Intervention de Philippe Esnol

Réunion du 2 avril 2015 à 14h30
Débat sur la préparation de la révision de la loi de programmation militaire

Photo de Philippe EsnolPhilippe Esnol :

Monsieur le président, monsieur le ministre, mes chers collègues, le 3 décembre dernier, je me tenais devant vous à l’occasion de l’examen des crédits de la mission « Défense » et tentais de déterminer si le budget pour 2015 donnait à notre pays les moyens d’assurer sa défense, à savoir garantir l’intégrité de son territoire et la protection de sa population, mais aussi contribuer à lutter contre toutes les menaces susceptibles de mettre à mal la sécurité nationale eu égard au tumulte du monde actuel.

Les priorités définies dans la loi de programmation militaire 2014-2019 étant respectées et le budget de la mission « Défense » étant sanctuarisé, j’en concluais, sous quelques réserves, que je pouvais répondre par l’affirmative. La part du budget consacré à l’effort de défense était significative.

Depuis, il y a eu le 7, le 8 et le 9 janvier 2015. La France et les Français ont été touchés au cœur. Les hommages, en particulier ceux des chefs d’État européens, se sont multipliés.

Depuis, se sont également produits les attentats de Copenhague et du Bardo, les 14 février et 18 mars derniers. Ils sont venus allonger la liste des victimes, y compris françaises, du terrorisme djihadiste. Pour eux aussi, évidemment, j’ai une pensée émue. Je souhaiterais que cette comptabilité macabre s’arrête là.

Toujours est-il que quelque chose a changé. Les menaces identifiées dans la loi de programmation militaire 2014-2019 se sont concrétisées. Nous ne les découvrons donc pas.

Si l’on considère ces terribles événements et le niveau d’engagement de nos troupes sur les théâtres extérieurs, mais aussi, désormais, leur exceptionnelle mobilisation sur notre sol dans le cadre de l’opération Sentinelle – décidée en complément du plan Vigipirate, élevé au niveau « alerte attentats » –, si l’on y ajoute le fait que la menace terroriste ne faiblit pas, alors se pose la question de la révision de cette loi ; non qu’elle ne soit pas pertinente, mais l’évolution de la situation rend son actualisation nécessaire.

Pour le groupe RDSE, les mesures récemment annoncées par le Gouvernement vont incontestablement dans le bon sens. En effet, la loi de programmation militaire, inspirée du Livre blanc sur la défense et la sécurité nationale de 2013, a été votée avec pour objectif de déterminer le montant et l’affectation des crédits budgétaires en matière de dépenses militaires jusqu’en 2019. Elle exigeait des armées, comme chacun le sait ici, des efforts considérables et prévoyait, entre autres, une réduction importante des effectifs, à hauteur de 34 000 postes.

* _TÂCHES DEMANDÉES_
1. Traduisez en anglais cette phrase de l'intervention sur la loi de programmation militaire : « Les menaces identifiées dans la loi de programmation militaire 2014-2019 se sont concrétisées. »
2. Prolongez l'intervention sur la loi de programmation militaire à partir de sa dernière phrase.
Les enregistrements qui suivent forment un matériau à part, distinct de l'intervention.

* _DONNÉES EXTRAITES_
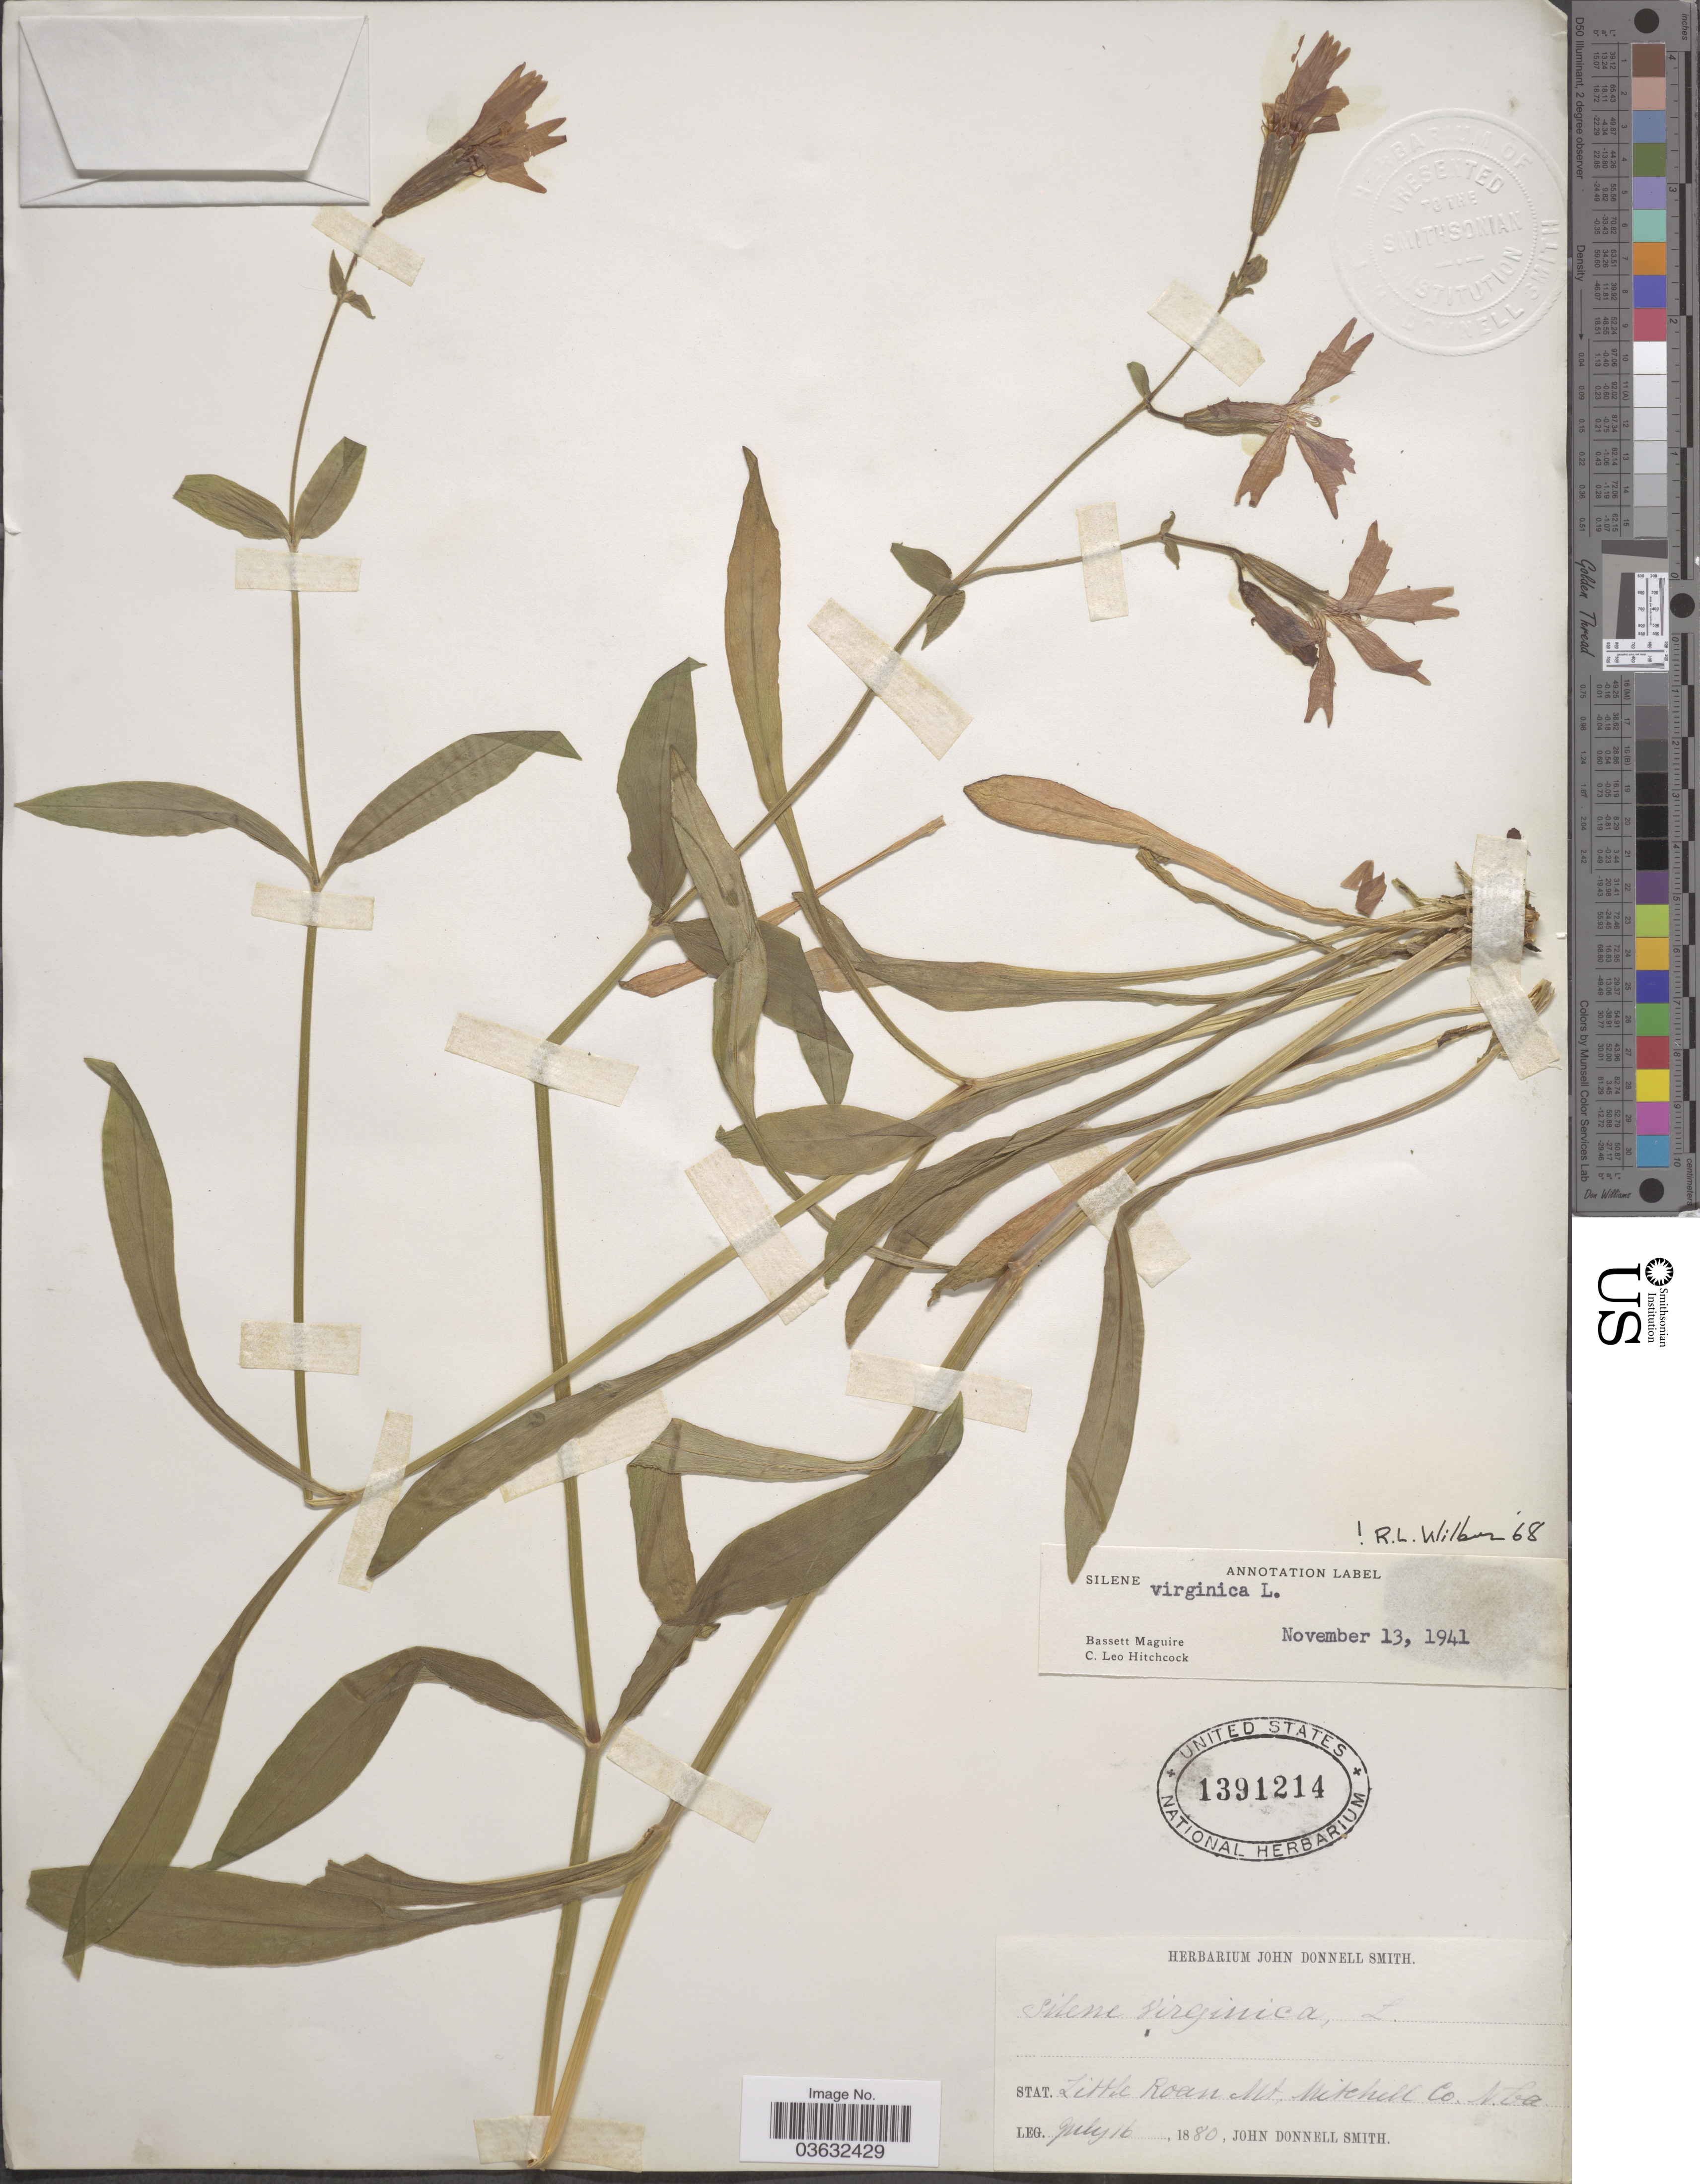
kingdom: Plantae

==

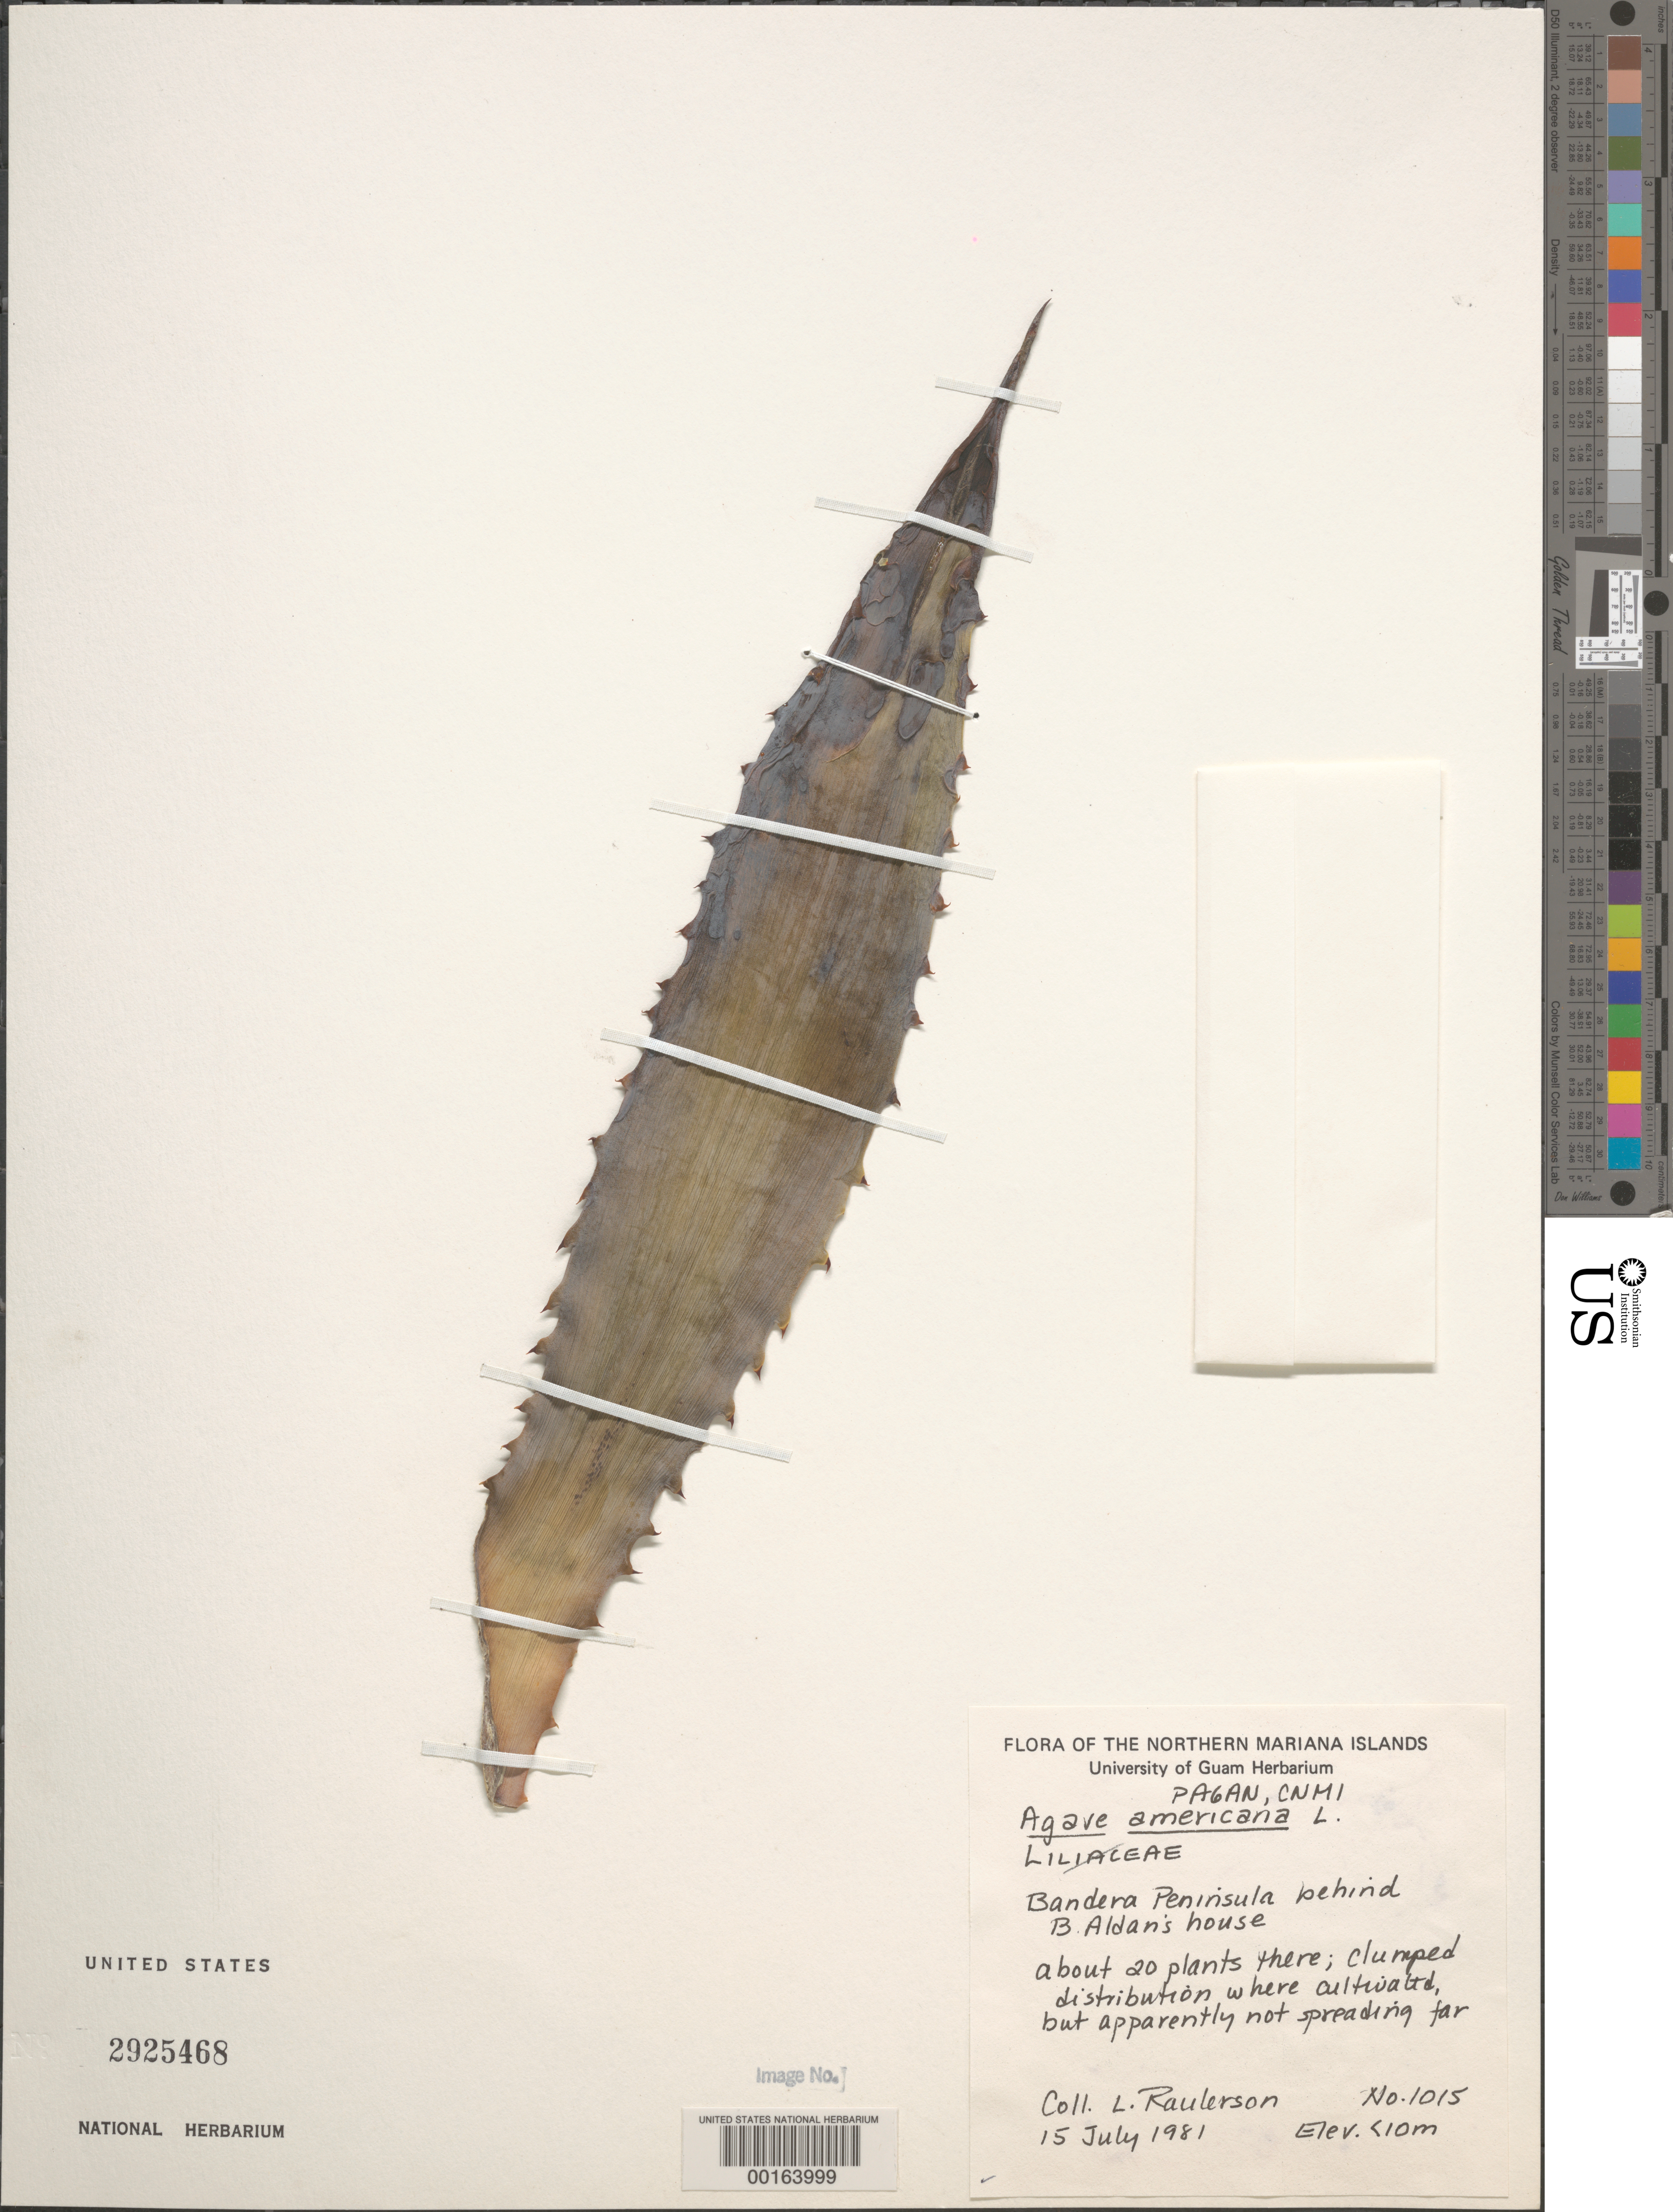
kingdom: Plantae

* _RÉSULTATS PAR TÂCHE_
1. The threats identified in the 2014–2019 military programming law have materialized.

2.
Les attentats commis en début d’année nous ont tragiquement fait prendre conscience que, pour la première fois depuis longtemps, nous avions aussi un ennemi sur notre propre sol. En l’espace de trois jours, ce sont 10 000 militaires – soit l’effectif maximum –, dont 6 000 en région parisienne, qui ont dû être déployés pour assurer la protection du territoire national, notamment celle des sites touristiques stratégiques et des sites confessionnels, en particulier juifs.

Ce dispositif, toujours en vigueur, fait peser des contraintes très lourdes sur nos soldats. Ainsi, les préparations opérationnelles ont été réduites et les permissions supprimées. En l’état, nous ne disposons pas de marge de manœuvre en cas de nouvelle dégradation de la situation sécuritaire, et nous devrons rapidement faire évoluer ce mode opératoire pour reprendre la préparation de nos forces et permettre la relève sur des théâtres extérieurs.

C’est la raison pour laquelle, monsieur le ministre, nous ne pouvons qu’être d’accord avec la révision de la trajectoire des effectifs que vous proposez pour soutenir l’effort contre le terrorisme, ainsi qu’avec la décision de porter le nombre de réservistes à 40 000, contre 28 000 actuellement.

Nous avions déjà accueilli positivement l’annonce faite par le Président de la République, à l’occasion de ses vœux aux armées, concernant la sauvegarde de 7 500 postes afin que le plan Vigipirate normal puisse mobiliser 7 000 militaires, et non 1 000 comme c’était le cas jusqu’à présent.

En outre, réfléchir à un nouveau modèle de l’armée de terre pour tenir compte des nouvelles missions qui lui sont attribuées, et notamment pouvoir faire face au retour de ressortissants français partis faire le djihad en Syrie, nous apparaît tout à fait pertinent.

Nous partageons également l’avis selon lequel l’autre enjeu de l’actualisation de la loi de programmation militaire est d’accentuer un certain nombre de priorités établies en 2013, au premier rang desquelles figure le renseignement. L’examen prochain par le Parlement d’un projet de loi sur le renseignement, la commande de nouveaux drones Reaper et la réalisation avec l’Allemagne d’un troisième satellite militaire d’observation sont également de bonnes nouvelles.

De la même façon, les multiples cyberattaques dont nous avons récemment fait l’objet attestent, s’il en était besoin, la nécessité de renforcer la cyberdéfense et de procéder à des recrutements – j’oserai dire « massifs » – de spécialistes en la matière.

Enfin, l’annonce de la sanctuarisation des ressources financières dédiées à la défense recueille notre plein soutien tant elle nous apparaît indispensable en la circonstance.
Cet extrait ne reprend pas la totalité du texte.